За конторкой в белой наколке сидит Магда и, водя толстым пальцем по квитанциям, подсчитывает выручку; она сидит на длинных завязках своего белого передника, путается в цифрах и окончательно
— Куда, в конференц-зал?
— Нет, ко мне в комнату.
— Если вы немного подождете, я принесу вам чай, — говорит Магда и снова складывает обе стопки квитанций.
Хеллер поднимается к себе в комнату, снимает плащ, специальной палкой задергивает шторы, скидывает, не нагибаясь, промокшие стоптанные ботинки и валится на кровать. Он кладет руки под голову, терпеливо глядит на слепящий свет лампы, видимо, сортирует и оценивает свежие впечатления, однако не приходит к окончательному выводу, но вдруг собирает в хоботок губы и выпускает струйкой воздух, словно дует на горячую картошку, берет с тумбочки пачку фотокопий какого-то текста и кладет ее себе на живот. Приподняв ногу, он на редкость прямо вытягивает ее и двигает большим пальцем, обтянутым чересчур тонким носком. Он пишет ногой в воздухе слово, возможно, это слово «дерьмо».

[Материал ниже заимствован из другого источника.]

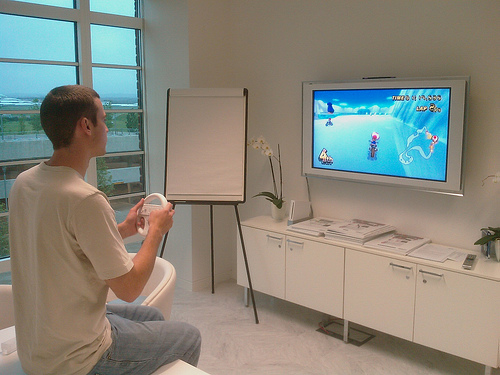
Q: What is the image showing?
A: It is showing an office.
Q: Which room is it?
A: It is an office.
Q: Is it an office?
A: Yes, it is an office.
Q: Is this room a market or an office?
A: It is an office.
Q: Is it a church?
A: No, it is an office.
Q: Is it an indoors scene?
A: Yes, it is indoors.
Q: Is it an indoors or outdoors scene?
A: It is indoors.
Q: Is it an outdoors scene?
A: No, it is indoors.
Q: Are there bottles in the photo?
A: No, there are no bottles.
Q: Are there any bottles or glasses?
A: No, there are no bottles or glasses.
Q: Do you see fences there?
A: No, there are no fences.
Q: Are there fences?
A: No, there are no fences.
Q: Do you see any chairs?
A: Yes, there is a chair.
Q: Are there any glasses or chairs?
A: Yes, there is a chair.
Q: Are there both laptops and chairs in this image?
A: No, there is a chair but no laptops.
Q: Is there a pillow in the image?
A: No, there are no pillows.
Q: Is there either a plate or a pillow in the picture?
A: No, there are no pillows or plates.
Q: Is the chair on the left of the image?
A: Yes, the chair is on the left of the image.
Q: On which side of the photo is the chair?
A: The chair is on the left of the image.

Это уже Магда? Ее хмурое лицо выдает, что ей снова не удалось одолеть пачку квитанций и что она решила, чтобы отвязаться, вначале подать чай.
— Вот вам чай, господин Хеллер.
— Надеюсь, он горячее, чем батареи отопления.
— А у вас недостаточно тепло?
— Многие не приезжают зимой в Гамбург, потому что здесь вечно что-то не ладится с отоплением.
— Таким небось и летом холодно.
— Ну, а в вашей комнате, наверно, жарко?
— У меня даже нет батареи, только электрическая печка.
— И больше никого?
— На что это вы намекаете?
— Может, у вас в постели есть еще какой-нибудь обогреватель?
— Пейте-ка лучше чай, пока он не остыл.
— Ваша комната расположена, кажется, над квартирой хозяйки?
— Это вам незачем знать.
— А вдруг ударят морозы: учтите, я горяч.
— Полегче на поворотах, господин Хеллер.
— Ну так как?
— Пейте чай.
Прижав к бедру фанерный поднос, Магда, посмеиваясь, идет к двери, но, прежде чем выйти, спрашивает лежащего на кровати Хеллера, которому наконец удалось несколько расслабиться:
— Все-таки интересно было бы узнать, что вы здесь, собственно говоря, обсуждаете? А, честно? — И она останавливается, уже взявшись за дверную ручку, рассчитывая на немедленный ответ.
— Что мы обсуждаем? — Хеллер запинается, задумывается и, хоть вроде бы все ясно, не знает, что сказать, но тем не менее продолжает: — Так вот, мы ищем, ищем образ, тип, личность, ну, понимаете, мужчину или женщину, которые могли бы пройти по воде аки по суху и при этом помочь как можно большему количеству людей, также не замочив ног, дойти до желанного берега.
— Вы что, смеетесь надо мной, что ли?
— Ладно, скажу иначе: мы ищем живой пример, ну, своего рода кумир, что ли, кого-то, кто ведет себя так примерно — если вы понимаете, что я имею в виду, — что в силах возбудить и в других людях желание поступать точно так же.
— Так вы, видно, в рекламе работаете? — спрашивает Магда, и Хеллер отвечает с улыбкой после некоторого размышления:
— Да, в известном смысле мы занимаемся рекламой. Подробнее я вам это расскажу, когда приду вас обогревать.